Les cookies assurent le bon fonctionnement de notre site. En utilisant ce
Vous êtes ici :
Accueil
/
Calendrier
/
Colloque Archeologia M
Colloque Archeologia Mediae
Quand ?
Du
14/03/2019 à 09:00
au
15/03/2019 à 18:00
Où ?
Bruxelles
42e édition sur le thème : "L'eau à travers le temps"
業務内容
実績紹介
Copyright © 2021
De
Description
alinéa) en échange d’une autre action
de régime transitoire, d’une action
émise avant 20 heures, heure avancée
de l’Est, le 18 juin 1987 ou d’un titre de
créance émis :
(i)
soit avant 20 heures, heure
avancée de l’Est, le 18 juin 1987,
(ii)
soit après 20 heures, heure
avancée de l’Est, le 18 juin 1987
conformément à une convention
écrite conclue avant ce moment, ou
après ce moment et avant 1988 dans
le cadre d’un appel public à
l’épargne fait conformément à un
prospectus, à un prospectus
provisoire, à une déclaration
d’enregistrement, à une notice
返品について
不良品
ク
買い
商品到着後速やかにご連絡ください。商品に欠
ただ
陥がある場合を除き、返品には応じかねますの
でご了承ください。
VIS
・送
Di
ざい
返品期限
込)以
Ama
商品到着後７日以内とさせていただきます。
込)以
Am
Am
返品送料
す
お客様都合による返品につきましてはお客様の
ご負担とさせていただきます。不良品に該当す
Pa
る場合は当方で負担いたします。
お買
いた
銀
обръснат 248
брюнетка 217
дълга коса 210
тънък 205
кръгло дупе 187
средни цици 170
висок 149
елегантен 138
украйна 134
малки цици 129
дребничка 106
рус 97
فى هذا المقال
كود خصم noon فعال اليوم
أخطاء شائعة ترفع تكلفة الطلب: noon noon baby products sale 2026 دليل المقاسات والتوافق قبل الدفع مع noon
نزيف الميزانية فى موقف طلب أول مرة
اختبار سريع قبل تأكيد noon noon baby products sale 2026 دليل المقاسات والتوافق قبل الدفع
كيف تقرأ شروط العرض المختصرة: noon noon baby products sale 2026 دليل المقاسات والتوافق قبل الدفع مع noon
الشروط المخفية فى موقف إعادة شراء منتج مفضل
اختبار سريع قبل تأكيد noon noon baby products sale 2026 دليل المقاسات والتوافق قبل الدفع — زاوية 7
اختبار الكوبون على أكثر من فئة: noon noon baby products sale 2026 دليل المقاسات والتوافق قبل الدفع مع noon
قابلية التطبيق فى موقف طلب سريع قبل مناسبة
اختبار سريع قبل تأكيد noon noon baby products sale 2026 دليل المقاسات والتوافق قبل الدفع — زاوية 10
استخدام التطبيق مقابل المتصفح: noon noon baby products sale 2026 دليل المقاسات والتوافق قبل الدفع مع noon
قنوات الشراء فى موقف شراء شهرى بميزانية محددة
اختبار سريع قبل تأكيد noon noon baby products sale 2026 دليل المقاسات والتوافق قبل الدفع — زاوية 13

=====

## Work to be completed
Can you retype the stretch of the records from the very start through the line containing "l’épargne fait conformément à un", including both ends and nothing beyond?

## Task output
Les cookies assurent le bon fonctionnement de notre site. En utilisant ce
Vous êtes ici :
Accueil
/
Calendrier
/
Colloque Archeologia M
Colloque Archeologia Mediae
Quand ?
Du
14/03/2019 à 09:00
au
15/03/2019 à 18:00
Où ?
Bruxelles
42e édition sur le thème : "L'eau à travers le temps"
業務内容
実績紹介
Copyright © 2021
De
Description
alinéa) en échange d’une autre action
de régime transitoire, d’une action
émise avant 20 heures, heure avancée
de l’Est, le 18 juin 1987 ou d’un titre de
créance émis :
(i)
soit avant 20 heures, heure
avancée de l’Est, le 18 juin 1987,
(ii)
soit après 20 heures, heure
avancée de l’Est, le 18 juin 1987
conformément à une convention
écrite conclue avant ce moment, ou
après ce moment et avant 1988 dans
le cadre d’un appel public à
l’épargne fait conformément à un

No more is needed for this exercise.